━━━━━ PAGE TEXT
But the point remains that most people in industrialised countries still
see nature as a bundle of resources separate from us. Thus the land
ethic remains radical, more than half a century after it was woven
together by Leopold.
In
truth, such an ethic is what makes us human - the recognition of and
respect for these limits. Freedoms are vital, but we have obligations
and responsibilities too. If we accept that we are an intricate part of
something, as we are of communities of the world, or that something is a
part of us, as are our livers or lungs, it should be absurd to engage in
some action that endangers a component, since the whole will suffer. The
Amazon is not a part of me, so I may destroy it. Yet if I do so, the
consequences for the atmosphere are severe, and in the end I will
suffer. Leopold understood the connection between economies and nature:
“I realise that every time I turn on an electric light, or ride on a
Pullman, or pocket the unearned investment on a stock or a bond, or a
piece of real estate, I am `selling out’ to the enemies of
conservation... When I pour cream in my coffee, I am helping to drain a
marsh to graze, and to exterminate the birds of
Brazil. When I go birding or hunting in my Ford, I am devastating
an oil field, and re-electing an imperialist to get me rubber”.
━━━━━━━━━━
━━━━━ DATA FOR REVIEW
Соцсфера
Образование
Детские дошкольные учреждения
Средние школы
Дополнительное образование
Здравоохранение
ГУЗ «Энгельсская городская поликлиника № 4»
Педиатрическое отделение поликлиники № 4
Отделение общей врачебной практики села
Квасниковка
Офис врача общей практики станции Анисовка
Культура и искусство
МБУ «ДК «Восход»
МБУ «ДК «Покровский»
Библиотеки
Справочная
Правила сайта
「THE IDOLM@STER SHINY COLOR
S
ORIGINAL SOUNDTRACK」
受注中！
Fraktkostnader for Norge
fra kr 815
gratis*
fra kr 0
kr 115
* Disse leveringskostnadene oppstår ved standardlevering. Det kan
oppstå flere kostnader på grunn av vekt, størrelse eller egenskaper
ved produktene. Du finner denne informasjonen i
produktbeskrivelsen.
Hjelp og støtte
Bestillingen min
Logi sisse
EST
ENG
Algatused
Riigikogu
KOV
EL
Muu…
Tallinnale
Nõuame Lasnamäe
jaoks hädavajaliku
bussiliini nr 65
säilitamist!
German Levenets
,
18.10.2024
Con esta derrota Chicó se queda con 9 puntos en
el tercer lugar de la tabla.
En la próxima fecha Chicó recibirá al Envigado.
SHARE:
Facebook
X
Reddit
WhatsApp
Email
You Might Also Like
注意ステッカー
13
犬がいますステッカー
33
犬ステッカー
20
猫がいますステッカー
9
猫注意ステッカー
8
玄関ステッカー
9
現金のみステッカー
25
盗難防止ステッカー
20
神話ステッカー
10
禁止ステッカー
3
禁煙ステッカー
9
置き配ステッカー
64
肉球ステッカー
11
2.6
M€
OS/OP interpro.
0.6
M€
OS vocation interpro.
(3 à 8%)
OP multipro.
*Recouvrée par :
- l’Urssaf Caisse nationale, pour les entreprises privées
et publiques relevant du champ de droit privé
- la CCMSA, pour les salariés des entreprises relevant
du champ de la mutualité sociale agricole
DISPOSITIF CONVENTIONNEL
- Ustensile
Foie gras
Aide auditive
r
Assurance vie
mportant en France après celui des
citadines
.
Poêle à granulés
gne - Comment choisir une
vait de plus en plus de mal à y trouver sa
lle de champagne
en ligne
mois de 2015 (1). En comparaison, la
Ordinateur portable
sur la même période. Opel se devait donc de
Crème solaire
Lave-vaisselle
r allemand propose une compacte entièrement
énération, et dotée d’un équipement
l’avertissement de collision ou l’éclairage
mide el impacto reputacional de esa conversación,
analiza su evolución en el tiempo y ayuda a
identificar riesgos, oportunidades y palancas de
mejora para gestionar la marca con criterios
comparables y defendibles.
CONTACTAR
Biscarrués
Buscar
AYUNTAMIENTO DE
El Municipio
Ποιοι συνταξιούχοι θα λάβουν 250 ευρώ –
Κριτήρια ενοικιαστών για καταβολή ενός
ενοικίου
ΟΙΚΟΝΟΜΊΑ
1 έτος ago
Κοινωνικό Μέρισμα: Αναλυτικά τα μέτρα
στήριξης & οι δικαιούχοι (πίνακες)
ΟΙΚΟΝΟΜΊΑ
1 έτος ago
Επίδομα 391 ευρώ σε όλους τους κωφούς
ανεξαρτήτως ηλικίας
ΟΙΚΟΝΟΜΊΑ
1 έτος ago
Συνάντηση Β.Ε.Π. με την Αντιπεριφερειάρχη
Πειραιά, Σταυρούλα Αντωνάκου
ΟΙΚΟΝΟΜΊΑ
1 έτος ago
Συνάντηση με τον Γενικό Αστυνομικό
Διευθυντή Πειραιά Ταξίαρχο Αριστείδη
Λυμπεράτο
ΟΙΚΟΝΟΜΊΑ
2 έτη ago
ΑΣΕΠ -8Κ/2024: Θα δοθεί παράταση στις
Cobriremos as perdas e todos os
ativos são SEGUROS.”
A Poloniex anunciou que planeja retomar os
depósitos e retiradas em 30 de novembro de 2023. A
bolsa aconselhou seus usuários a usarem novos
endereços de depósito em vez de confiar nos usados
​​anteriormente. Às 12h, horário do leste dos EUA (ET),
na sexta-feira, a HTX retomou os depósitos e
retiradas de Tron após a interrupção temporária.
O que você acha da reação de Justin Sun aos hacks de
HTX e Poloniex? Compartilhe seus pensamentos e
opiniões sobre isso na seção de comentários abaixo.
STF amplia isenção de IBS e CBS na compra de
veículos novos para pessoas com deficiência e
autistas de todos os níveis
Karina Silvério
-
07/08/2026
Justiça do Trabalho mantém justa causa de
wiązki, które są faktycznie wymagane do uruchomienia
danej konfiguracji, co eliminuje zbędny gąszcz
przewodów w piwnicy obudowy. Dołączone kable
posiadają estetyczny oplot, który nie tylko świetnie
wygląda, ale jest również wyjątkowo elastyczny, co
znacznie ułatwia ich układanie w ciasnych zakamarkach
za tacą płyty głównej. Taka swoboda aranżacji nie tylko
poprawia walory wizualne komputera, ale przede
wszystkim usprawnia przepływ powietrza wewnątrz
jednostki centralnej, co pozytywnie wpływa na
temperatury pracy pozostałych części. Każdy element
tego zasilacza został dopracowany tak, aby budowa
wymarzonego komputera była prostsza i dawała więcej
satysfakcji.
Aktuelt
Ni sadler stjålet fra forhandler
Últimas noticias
━━━━━━━━━━
■ WHAT IS REQUIRED: In the passage on the land ethic, what does Leopold say he is helping to do when he pours cream in his coffee? You won't need the items for this.

■ SOLUTION TO THIS TASK: He is helping to drain a marsh to graze and to exterminate the birds of Brazil.